(CBS/AP)-- When Steve Kroft first arrived at 60 Minutes in 1989, he and rookie producer Jeff Fager were "scared to death" when they showed their very first story to 60 creator Don Hewitt.
The newbie duo did a segment on Dr. Lorraine Day, a prominent orthopedic surgeon who was quitting her job because she was terrified of catching AIDS.
To the surprise of Hewitt, and even veteran correspondent Mike Wallace, the team performed better than expected -- they even received a standing ovation.
Today, 25 years later, the original rookie team now sits in the positions of those they once aimed to impress.
Kroft is a senior correspondent with close to 500 stories under his belt -- a five-time Peabody Award winner, he has interviewed everyone from the Obamas and the Clintons and Prince Charles to Clint Eastwood and Conan O'Brien and Julian Assange.
Jeff Fager filled the shoes of Hewitt as the executive producer of 60 Minutes in 2004. He was also named the first chairman of CBS News in 2011.
And whatever became of Dr. Day -- the San Francisco physician whose story started it all?
Dr. Day is 76-years-old and still living in California. She doesn't practice medicine anymore, but she said she felt that Kroft and Fager handled her story more honestly than any other television or print group.
"People said to me, 'you're going to do an interview with 60 Minutes? Boy they're going to trash you,' but I think both Jeff and Steve did a fantastic job," Dr. Day said. "They were unbiased, balanced and they told the story as it was."
Nevertheless, Dr. Day said there was hardly a week that passed through 1995 that she wasn't thoroughly "trashed" by the media for her views on AIDS.

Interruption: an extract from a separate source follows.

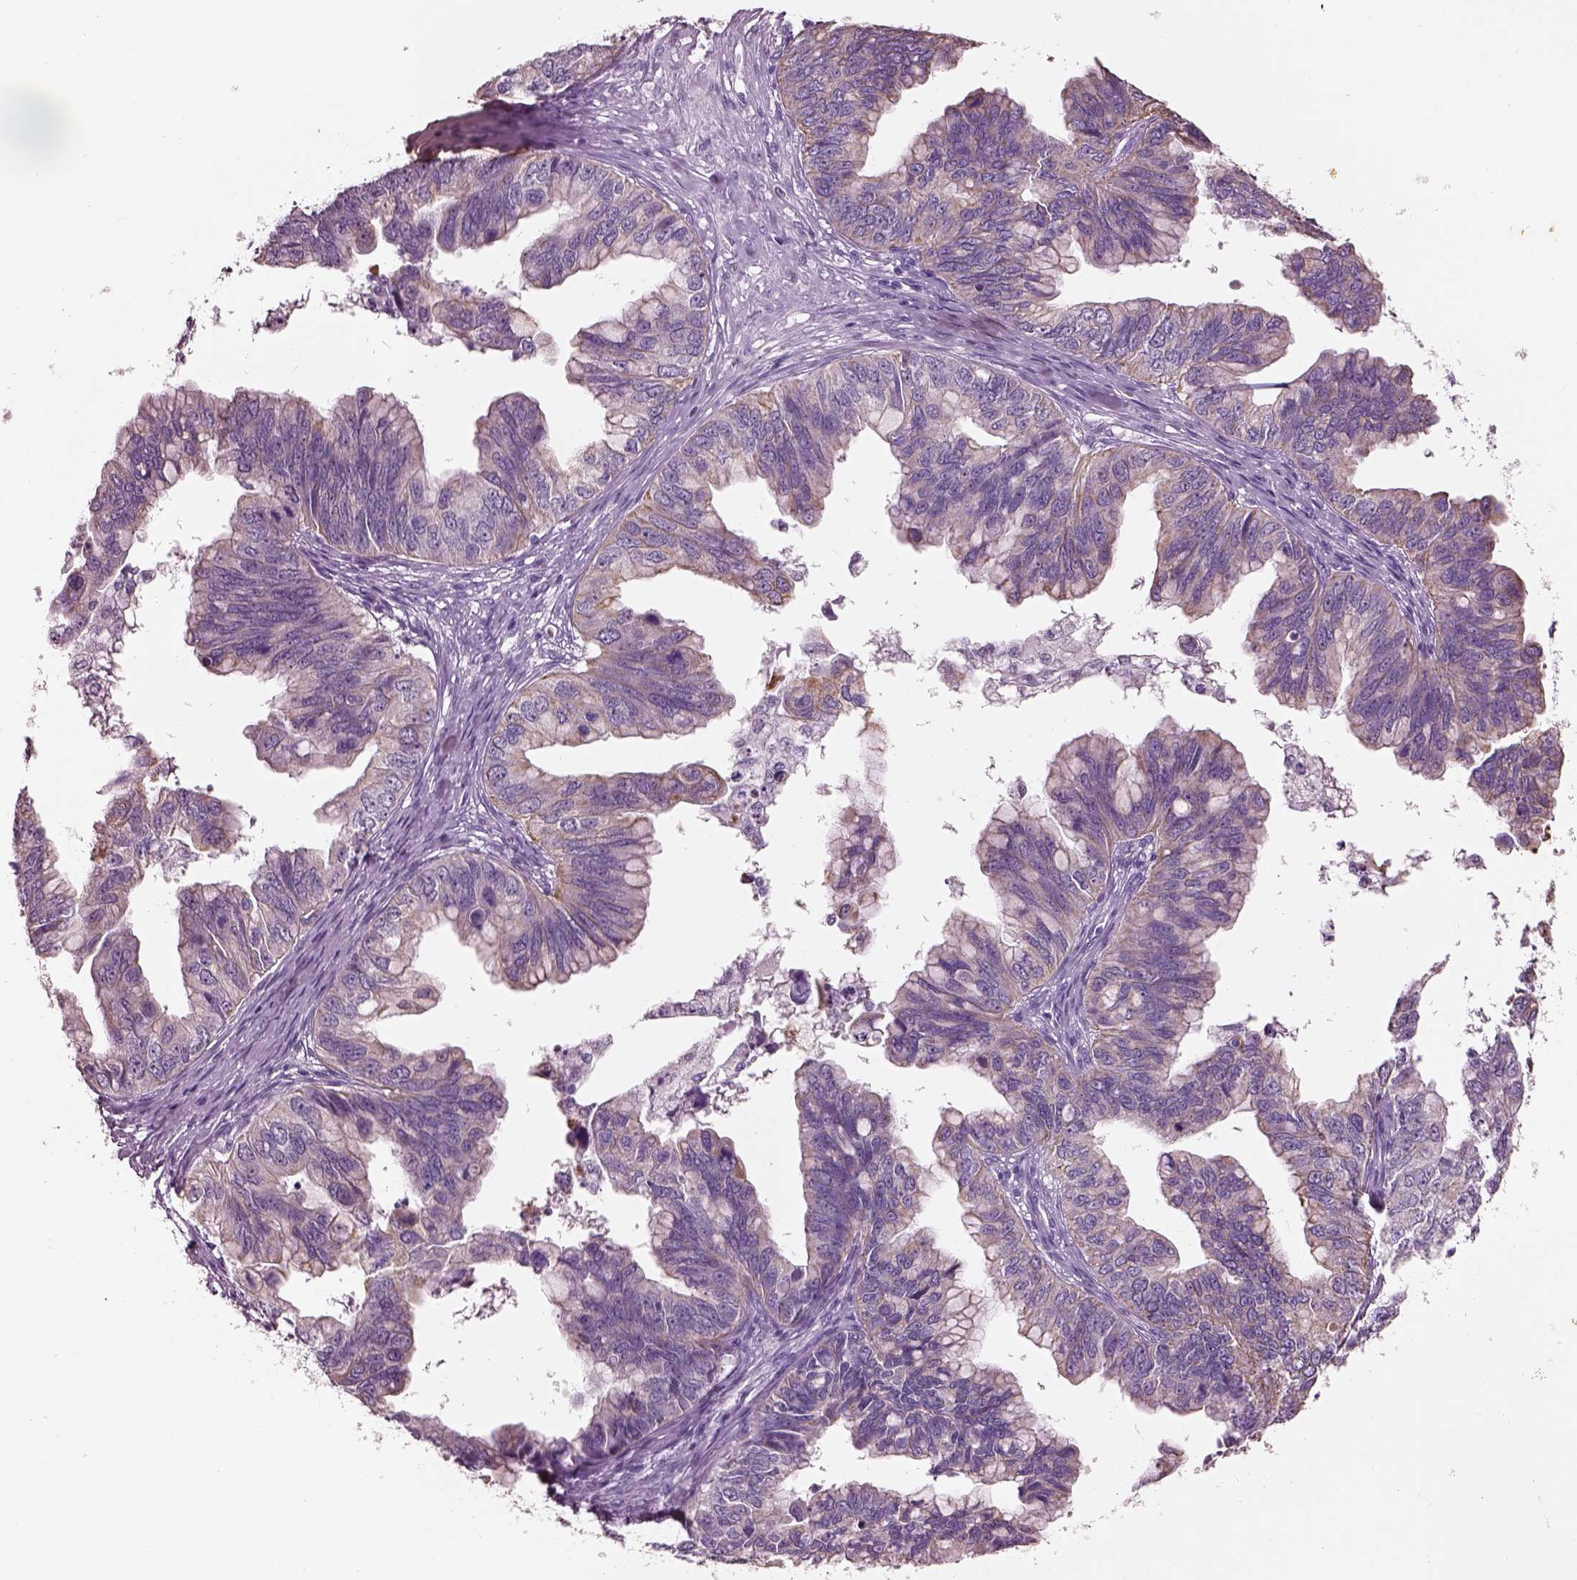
{"staining": {"intensity": "moderate", "quantity": ">75%", "location": "cytoplasmic/membranous"}, "tissue": "ovarian cancer", "cell_type": "Tumor cells", "image_type": "cancer", "snomed": [{"axis": "morphology", "description": "Cystadenocarcinoma, mucinous, NOS"}, {"axis": "topography", "description": "Ovary"}], "caption": "Immunohistochemistry (IHC) (DAB (3,3'-diaminobenzidine)) staining of human ovarian cancer reveals moderate cytoplasmic/membranous protein expression in approximately >75% of tumor cells.", "gene": "ELSPBP1", "patient": {"sex": "female", "age": 76}}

"I don't have any regrets about standing for truth, about trying to protect both homosexuals and heterosexuals," Dr. Day said. "Why would I have regrets for trying to save lives? I'm a trauma surgeon; I should be saving lives, shouldn't I?"
In 1989, Dr. Day told Kroft that she had a 50 percent chance of contracting AIDS within five years and the risk of getting the disease from a contaminated needle was 1 in 200.
Despite the risk, California doctors were not allowed to conduct an HIV test on a patient without their consent.
"There was no disease that you had to get a consent to test for at that time; AIDS was the only one," Dr. Day said. "I was trying to keep homosexuals alive while they were killing each other with this disease and I was upset that the Public Health Department was so wishy-washy, that they would not do what they were mandated to do, to protect the lives of not only the heterosexuals, but the homosexuals."
Today, in most states, doctors are still required to receive some form of patient consent before conducting an HIV test.
Dr. Day called AIDS a political disease and said, "It would be excellent if AIDS could be handled medically like every other disease."
When asked if said she would feel safe in an operating room today, Dr. Day said she would. Since 1989, there have been significant advancements in surgical gloves and other preventative measures to protect health care workers, which Dr. Day advocated for.
"I had to fight long and hard for that and take a lot of unnecessary criticism, but now yes, we can protect ourselves," she said.
Several years after the story aired, Dr. Day developed cancer in 1993. Instead of resorting to chemotherapy and radiation, she said she was able to cure her cancer with an alternative, drug-free treatment.
"All that I learned by being in medicine and watching thousands of patients die was there's got to be another way," she said.
She has written several books on healthy living, showing that cancer patients can get well by making simple changes to their daily routines and eating habits.
Those in the medical community have called Dr. Day a "quack," and her treatments a "scam," but still, she said her regimen has worked and she has been cancer-free for 20 years.